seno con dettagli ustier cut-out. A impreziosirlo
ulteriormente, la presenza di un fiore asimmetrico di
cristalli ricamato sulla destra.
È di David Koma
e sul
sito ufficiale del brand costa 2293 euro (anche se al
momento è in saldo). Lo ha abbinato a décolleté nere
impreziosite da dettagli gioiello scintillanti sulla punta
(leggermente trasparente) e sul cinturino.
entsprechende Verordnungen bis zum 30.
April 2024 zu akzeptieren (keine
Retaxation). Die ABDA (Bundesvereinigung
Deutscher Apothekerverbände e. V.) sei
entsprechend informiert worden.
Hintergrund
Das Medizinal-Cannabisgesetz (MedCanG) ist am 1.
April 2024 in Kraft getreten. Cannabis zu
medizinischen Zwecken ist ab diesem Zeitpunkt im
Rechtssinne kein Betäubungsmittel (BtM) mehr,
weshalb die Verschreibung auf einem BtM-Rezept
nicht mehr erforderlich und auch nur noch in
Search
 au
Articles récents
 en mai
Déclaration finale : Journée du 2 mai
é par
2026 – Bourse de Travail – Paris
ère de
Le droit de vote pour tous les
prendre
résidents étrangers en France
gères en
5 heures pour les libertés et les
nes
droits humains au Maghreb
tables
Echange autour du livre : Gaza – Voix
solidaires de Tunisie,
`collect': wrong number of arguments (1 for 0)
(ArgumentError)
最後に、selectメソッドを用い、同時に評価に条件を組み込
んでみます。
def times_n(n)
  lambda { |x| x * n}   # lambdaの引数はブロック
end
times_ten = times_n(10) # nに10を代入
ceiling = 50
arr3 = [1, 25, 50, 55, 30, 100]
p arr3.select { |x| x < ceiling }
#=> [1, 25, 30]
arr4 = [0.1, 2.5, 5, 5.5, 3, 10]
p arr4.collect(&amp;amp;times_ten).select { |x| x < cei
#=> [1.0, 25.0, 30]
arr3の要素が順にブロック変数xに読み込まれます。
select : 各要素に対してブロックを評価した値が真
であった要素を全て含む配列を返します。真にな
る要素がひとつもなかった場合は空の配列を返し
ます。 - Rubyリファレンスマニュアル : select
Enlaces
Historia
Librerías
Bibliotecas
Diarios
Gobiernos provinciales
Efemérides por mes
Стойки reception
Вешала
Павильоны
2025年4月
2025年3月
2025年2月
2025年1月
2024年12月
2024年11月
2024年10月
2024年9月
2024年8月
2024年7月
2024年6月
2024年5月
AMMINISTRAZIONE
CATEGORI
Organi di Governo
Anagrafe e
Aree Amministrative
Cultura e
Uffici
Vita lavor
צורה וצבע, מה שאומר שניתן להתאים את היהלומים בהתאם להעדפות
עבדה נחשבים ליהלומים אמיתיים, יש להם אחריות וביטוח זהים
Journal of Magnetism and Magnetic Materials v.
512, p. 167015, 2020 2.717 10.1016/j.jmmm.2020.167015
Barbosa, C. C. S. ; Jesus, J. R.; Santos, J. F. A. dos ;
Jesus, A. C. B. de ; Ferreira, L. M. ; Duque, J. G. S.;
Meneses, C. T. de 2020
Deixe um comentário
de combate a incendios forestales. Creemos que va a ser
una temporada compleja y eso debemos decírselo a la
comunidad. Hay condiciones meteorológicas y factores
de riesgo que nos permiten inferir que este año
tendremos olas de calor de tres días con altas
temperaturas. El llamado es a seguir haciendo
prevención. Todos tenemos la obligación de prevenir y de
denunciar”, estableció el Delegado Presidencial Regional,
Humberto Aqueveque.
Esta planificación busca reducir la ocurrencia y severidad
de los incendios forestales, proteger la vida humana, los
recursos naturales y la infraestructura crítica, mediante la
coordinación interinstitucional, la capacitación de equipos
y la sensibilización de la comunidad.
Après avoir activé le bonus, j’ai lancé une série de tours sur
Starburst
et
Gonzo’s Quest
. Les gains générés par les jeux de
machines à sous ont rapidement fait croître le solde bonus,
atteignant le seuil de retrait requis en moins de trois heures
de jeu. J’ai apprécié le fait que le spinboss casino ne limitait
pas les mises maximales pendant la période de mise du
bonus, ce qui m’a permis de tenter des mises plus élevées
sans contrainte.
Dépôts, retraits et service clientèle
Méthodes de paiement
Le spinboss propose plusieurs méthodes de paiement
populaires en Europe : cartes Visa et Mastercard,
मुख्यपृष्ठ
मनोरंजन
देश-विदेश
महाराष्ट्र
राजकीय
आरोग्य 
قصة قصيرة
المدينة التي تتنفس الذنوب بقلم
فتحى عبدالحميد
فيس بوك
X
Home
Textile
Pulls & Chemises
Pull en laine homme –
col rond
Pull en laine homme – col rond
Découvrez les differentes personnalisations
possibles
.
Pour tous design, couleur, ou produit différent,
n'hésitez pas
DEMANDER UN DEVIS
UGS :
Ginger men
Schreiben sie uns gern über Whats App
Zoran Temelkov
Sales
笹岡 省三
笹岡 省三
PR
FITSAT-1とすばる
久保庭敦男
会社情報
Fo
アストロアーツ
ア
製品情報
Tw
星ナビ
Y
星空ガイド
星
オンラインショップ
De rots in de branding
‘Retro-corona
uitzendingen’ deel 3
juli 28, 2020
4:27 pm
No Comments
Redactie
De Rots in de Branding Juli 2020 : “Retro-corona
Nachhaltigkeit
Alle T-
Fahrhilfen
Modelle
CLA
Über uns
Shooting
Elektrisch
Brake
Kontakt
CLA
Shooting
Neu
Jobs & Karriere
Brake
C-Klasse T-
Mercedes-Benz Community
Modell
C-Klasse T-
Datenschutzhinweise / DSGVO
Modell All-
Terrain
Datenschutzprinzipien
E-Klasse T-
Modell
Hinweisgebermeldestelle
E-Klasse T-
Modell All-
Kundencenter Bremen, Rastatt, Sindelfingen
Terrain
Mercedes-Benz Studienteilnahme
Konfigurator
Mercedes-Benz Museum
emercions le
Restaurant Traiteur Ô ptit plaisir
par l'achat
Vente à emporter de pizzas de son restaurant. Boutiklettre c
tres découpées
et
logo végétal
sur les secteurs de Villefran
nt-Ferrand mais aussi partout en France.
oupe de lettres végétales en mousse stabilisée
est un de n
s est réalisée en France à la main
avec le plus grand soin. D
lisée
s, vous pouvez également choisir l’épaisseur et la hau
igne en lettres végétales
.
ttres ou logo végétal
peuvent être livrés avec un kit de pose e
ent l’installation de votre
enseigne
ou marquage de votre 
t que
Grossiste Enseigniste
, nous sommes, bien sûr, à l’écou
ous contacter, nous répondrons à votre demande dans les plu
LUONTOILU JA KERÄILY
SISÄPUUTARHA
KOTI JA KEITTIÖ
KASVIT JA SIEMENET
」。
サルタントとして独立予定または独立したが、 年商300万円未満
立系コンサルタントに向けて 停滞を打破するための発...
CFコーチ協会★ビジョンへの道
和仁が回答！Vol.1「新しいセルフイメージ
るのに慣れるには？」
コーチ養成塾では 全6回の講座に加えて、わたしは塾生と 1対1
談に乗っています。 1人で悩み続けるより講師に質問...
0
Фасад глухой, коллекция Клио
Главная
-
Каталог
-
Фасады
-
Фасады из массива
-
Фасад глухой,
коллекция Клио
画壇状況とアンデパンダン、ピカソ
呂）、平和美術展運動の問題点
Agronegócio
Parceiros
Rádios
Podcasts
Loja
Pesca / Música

· · · · ·

■ ACTIVITY:
Return, unchanged, the run of lines above that opens with the line containing "Mercedes-Benz Studienteilnahme" and closes with the line containing "sur les secteurs de Villefran". Include both.

■ OUTPUT FOR THIS EXERCISE:
Mercedes-Benz Studienteilnahme
Konfigurator
Mercedes-Benz Museum
emercions le
Restaurant Traiteur Ô ptit plaisir
par l'achat
Vente à emporter de pizzas de son restaurant. Boutiklettre c
tres découpées
et
logo végétal
sur les secteurs de Villefran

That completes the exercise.